---- RAW DATA

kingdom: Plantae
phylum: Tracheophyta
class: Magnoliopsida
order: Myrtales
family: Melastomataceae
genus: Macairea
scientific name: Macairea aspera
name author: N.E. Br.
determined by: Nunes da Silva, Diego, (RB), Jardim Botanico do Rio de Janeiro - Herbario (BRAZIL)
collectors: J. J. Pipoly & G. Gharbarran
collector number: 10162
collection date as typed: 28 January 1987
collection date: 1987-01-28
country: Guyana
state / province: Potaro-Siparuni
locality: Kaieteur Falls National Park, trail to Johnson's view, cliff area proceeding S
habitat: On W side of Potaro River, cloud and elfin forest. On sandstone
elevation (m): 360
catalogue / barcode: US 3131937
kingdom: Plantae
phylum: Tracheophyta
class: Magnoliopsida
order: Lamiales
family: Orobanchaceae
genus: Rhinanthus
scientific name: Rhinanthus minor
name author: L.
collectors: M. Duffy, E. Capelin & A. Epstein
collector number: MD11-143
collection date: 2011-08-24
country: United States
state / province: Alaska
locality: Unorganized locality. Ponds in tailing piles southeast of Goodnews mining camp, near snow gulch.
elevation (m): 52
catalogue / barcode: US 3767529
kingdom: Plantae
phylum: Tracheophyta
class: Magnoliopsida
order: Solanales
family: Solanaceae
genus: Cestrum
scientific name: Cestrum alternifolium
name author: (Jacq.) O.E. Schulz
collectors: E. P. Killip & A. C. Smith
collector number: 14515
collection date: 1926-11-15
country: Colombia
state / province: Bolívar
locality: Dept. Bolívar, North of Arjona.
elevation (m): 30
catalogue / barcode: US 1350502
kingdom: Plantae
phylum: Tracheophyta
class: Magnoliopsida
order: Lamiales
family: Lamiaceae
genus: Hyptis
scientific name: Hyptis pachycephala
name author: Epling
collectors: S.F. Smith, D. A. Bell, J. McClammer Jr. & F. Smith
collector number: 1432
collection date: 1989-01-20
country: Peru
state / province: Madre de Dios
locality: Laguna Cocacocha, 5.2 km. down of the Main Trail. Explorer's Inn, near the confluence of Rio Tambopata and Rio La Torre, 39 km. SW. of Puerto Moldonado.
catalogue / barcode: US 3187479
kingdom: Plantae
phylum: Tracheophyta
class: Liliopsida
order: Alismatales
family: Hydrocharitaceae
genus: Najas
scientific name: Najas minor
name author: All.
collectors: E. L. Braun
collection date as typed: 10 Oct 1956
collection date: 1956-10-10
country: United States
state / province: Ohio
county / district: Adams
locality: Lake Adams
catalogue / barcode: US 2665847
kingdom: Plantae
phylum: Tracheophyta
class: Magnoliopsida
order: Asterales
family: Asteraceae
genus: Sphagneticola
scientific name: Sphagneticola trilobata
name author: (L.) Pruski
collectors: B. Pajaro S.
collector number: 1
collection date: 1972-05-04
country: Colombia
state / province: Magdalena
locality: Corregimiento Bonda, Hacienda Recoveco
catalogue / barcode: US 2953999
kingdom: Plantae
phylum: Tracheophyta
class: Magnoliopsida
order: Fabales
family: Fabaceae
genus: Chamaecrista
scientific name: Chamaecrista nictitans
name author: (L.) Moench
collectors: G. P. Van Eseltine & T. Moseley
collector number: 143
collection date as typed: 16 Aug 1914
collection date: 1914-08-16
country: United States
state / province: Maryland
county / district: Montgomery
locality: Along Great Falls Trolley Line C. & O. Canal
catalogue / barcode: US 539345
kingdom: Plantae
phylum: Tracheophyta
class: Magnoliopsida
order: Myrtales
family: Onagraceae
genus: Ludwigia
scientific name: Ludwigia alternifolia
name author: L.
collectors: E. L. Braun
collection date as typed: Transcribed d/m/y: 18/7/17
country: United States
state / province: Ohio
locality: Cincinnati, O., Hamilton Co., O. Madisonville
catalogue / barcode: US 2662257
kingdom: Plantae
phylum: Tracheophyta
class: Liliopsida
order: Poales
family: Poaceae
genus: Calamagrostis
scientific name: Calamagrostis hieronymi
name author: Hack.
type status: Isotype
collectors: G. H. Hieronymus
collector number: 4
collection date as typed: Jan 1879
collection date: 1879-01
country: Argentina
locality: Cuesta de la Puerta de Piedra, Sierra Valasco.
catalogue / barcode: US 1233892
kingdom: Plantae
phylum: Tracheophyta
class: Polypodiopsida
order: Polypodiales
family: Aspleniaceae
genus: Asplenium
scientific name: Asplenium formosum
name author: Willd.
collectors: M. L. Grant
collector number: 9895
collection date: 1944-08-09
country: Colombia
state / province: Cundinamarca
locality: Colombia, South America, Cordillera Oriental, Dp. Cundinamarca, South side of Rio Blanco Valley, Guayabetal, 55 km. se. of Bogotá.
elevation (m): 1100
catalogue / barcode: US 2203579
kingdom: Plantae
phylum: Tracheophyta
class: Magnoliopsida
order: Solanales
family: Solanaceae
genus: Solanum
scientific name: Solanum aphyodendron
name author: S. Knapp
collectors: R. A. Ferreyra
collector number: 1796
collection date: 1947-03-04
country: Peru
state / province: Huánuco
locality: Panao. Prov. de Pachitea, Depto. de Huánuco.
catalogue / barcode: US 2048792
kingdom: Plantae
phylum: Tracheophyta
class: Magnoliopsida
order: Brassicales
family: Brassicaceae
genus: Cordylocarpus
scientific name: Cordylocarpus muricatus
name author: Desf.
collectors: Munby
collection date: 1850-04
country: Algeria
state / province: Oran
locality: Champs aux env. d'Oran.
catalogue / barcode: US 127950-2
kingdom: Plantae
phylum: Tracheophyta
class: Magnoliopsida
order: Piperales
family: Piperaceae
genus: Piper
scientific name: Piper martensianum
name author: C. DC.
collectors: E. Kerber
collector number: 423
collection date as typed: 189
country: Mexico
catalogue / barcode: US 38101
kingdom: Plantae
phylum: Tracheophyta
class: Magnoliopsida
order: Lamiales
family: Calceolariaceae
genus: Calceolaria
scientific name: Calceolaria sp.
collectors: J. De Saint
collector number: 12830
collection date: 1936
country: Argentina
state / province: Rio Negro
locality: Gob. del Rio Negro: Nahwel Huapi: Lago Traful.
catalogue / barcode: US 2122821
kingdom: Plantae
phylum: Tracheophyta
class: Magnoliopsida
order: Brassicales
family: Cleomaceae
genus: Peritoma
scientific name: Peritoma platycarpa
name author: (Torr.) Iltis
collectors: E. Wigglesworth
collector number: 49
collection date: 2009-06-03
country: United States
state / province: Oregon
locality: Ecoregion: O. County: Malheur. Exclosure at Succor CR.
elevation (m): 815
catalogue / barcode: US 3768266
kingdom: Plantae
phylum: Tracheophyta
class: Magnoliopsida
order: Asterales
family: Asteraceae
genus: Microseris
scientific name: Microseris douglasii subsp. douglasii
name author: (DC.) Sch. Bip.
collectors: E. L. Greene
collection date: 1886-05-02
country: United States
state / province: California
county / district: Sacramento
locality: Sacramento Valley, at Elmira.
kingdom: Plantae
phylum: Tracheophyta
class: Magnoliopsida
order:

--------

Copy every item above, line for line, with no changes.

## WRITTEN REPLY
kingdom: Plantae
phylum: Tracheophyta
class: Magnoliopsida
order: Myrtales
family: Melastomataceae
genus: Macairea
scientific name: Macairea aspera
name author: N.E. Br.
determined by: Nunes da Silva, Diego, (RB), Jardim Botanico do Rio de Janeiro - Herbario (BRAZIL)
collectors: J. J. Pipoly & G. Gharbarran
collector number: 10162
collection date as typed: 28 January 1987
collection date: 1987-01-28
country: Guyana
state / province: Potaro-Siparuni
locality: Kaieteur Falls National Park, trail to Johnson's view, cliff area proceeding S
habitat: On W side of Potaro River, cloud and elfin forest. On sandstone
elevation (m): 360
catalogue / barcode: US 3131937
kingdom: Plantae
phylum: Tracheophyta
class: Magnoliopsida
order: Lamiales
family: Orobanchaceae
genus: Rhinanthus
scientific name: Rhinanthus minor
name author: L.
collectors: M. Duffy, E. Capelin & A. Epstein
collector number: MD11-143
collection date: 2011-08-24
country: United States
state / province: Alaska
locality: Unorganized locality. Ponds in tailing piles southeast of Goodnews mining camp, near snow gulch.
elevation (m): 52
catalogue / barcode: US 3767529
kingdom: Plantae
phylum: Tracheophyta
class: Magnoliopsida
order: Solanales
family: Solanaceae
genus: Cestrum
scientific name: Cestrum alternifolium
name author: (Jacq.) O.E. Schulz
collectors: E. P. Killip & A. C. Smith
collector number: 14515
collection date: 1926-11-15
country: Colombia
state / province: Bolívar
locality: Dept. Bolívar, North of Arjona.
elevation (m): 30
catalogue / barcode: US 1350502
kingdom: Plantae
phylum: Tracheophyta
class: Magnoliopsida
order: Lamiales
family: Lamiaceae
genus: Hyptis
scientific name: Hyptis pachycephala
name author: Epling
collectors: S.F. Smith, D. A. Bell, J. McClammer Jr. & F. Smith
collector number: 1432
collection date: 1989-01-20
country: Peru
state / province: Madre de Dios
locality: Laguna Cocacocha, 5.2 km. down of the Main Trail. Explorer's Inn, near the confluence of Rio Tambopata and Rio La Torre, 39 km. SW. of Puerto Moldonado.
catalogue / barcode: US 3187479
kingdom: Plantae
phylum: Tracheophyta
class: Liliopsida
order: Alismatales
family: Hydrocharitaceae
genus: Najas
scientific name: Najas minor
name author: All.
collectors: E. L. Braun
collection date as typed: 10 Oct 1956
collection date: 1956-10-10
country: United States
state / province: Ohio
county / district: Adams
locality: Lake Adams
catalogue / barcode: US 2665847
kingdom: Plantae
phylum: Tracheophyta
class: Magnoliopsida
order: Asterales
family: Asteraceae
genus: Sphagneticola
scientific name: Sphagneticola trilobata
name author: (L.) Pruski
collectors: B. Pajaro S.
collector number: 1
collection date: 1972-05-04
country: Colombia
state / province: Magdalena
locality: Corregimiento Bonda, Hacienda Recoveco
catalogue / barcode: US 2953999
kingdom: Plantae
phylum: Tracheophyta
class: Magnoliopsida
order: Fabales
family: Fabaceae
genus: Chamaecrista
scientific name: Chamaecrista nictitans
name author: (L.) Moench
collectors: G. P. Van Eseltine & T. Moseley
collector number: 143
collection date as typed: 16 Aug 1914
collection date: 1914-08-16
country: United States
state / province: Maryland
county / district: Montgomery
locality: Along Great Falls Trolley Line C. & O. Canal
catalogue / barcode: US 539345
kingdom: Plantae
phylum: Tracheophyta
class: Magnoliopsida
order: Myrtales
family: Onagraceae
genus: Ludwigia
scientific name: Ludwigia alternifolia
name author: L.
collectors: E. L. Braun
collection date as typed: Transcribed d/m/y: 18/7/17
country: United States
state / province: Ohio
locality: Cincinnati, O., Hamilton Co., O. Madisonville
catalogue / barcode: US 2662257
kingdom: Plantae
phylum: Tracheophyta
class: Liliopsida
order: Poales
family: Poaceae
genus: Calamagrostis
scientific name: Calamagrostis hieronymi
name author: Hack.
type status: Isotype
collectors: G. H. Hieronymus
collector number: 4
collection date as typed: Jan 1879
collection date: 1879-01
country: Argentina
locality: Cuesta de la Puerta de Piedra, Sierra Valasco.
catalogue / barcode: US 1233892
kingdom: Plantae
phylum: Tracheophyta
class: Polypodiopsida
order: Polypodiales
family: Aspleniaceae
genus: Asplenium
scientific name: Asplenium formosum
name author: Willd.
collectors: M. L. Grant
collector number: 9895
collection date: 1944-08-09
country: Colombia
state / province: Cundinamarca
locality: Colombia, South America, Cordillera Oriental, Dp. Cundinamarca, South side of Rio Blanco Valley, Guayabetal, 55 km. se. of Bogotá.
elevation (m): 1100
catalogue / barcode: US 2203579
kingdom: Plantae
phylum: Tracheophyta
class: Magnoliopsida
order: Solanales
family: Solanaceae
genus: Solanum
scientific name: Solanum aphyodendron
name author: S. Knapp
collectors: R. A. Ferreyra
collector number: 1796
collection date: 1947-03-04
country: Peru
state / province: Huánuco
locality: Panao. Prov. de Pachitea, Depto. de Huánuco.
catalogue / barcode: US 2048792
kingdom: Plantae
phylum: Tracheophyta
class: Magnoliopsida
order: Brassicales
family: Brassicaceae
genus: Cordylocarpus
scientific name: Cordylocarpus muricatus
name author: Desf.
collectors: Munby
collection date: 1850-04
country: Algeria
state / province: Oran
locality: Champs aux env. d'Oran.
catalogue / barcode: US 127950-2
kingdom: Plantae
phylum: Tracheophyta
class: Magnoliopsida
order: Piperales
family: Piperaceae
genus: Piper
scientific name: Piper martensianum
name author: C. DC.
collectors: E. Kerber
collector number: 423
collection date as typed: 189
country: Mexico
catalogue / barcode: US 38101
kingdom: Plantae
phylum: Tracheophyta
class: Magnoliopsida
order: Lamiales
family: Calceolariaceae
genus: Calceolaria
scientific name: Calceolaria sp.
collectors: J. De Saint
collector number: 12830
collection date: 1936
country: Argentina
state / province: Rio Negro
locality: Gob. del Rio Negro: Nahwel Huapi: Lago Traful.
catalogue / barcode: US 2122821
kingdom: Plantae
phylum: Tracheophyta
class: Magnoliopsida
order: Brassicales
family: Cleomaceae
genus: Peritoma
scientific name: Peritoma platycarpa
name author: (Torr.) Iltis
collectors: E. Wigglesworth
collector number: 49
collection date: 2009-06-03
country: United States
state / province: Oregon
locality: Ecoregion: O. County: Malheur. Exclosure at Succor CR.
elevation (m): 815
catalogue / barcode: US 3768266
kingdom: Plantae
phylum: Tracheophyta
class: Magnoliopsida
order: Asterales
family: Asteraceae
genus: Microseris
scientific name: Microseris douglasii subsp. douglasii
name author: (DC.) Sch. Bip.
collectors: E. L. Greene
collection date: 1886-05-02
country: United States
state / province: California
county / district: Sacramento
locality: Sacramento Valley, at Elmira.
kingdom: Plantae
phylum: Tracheophyta
class: Magnoliopsida
order:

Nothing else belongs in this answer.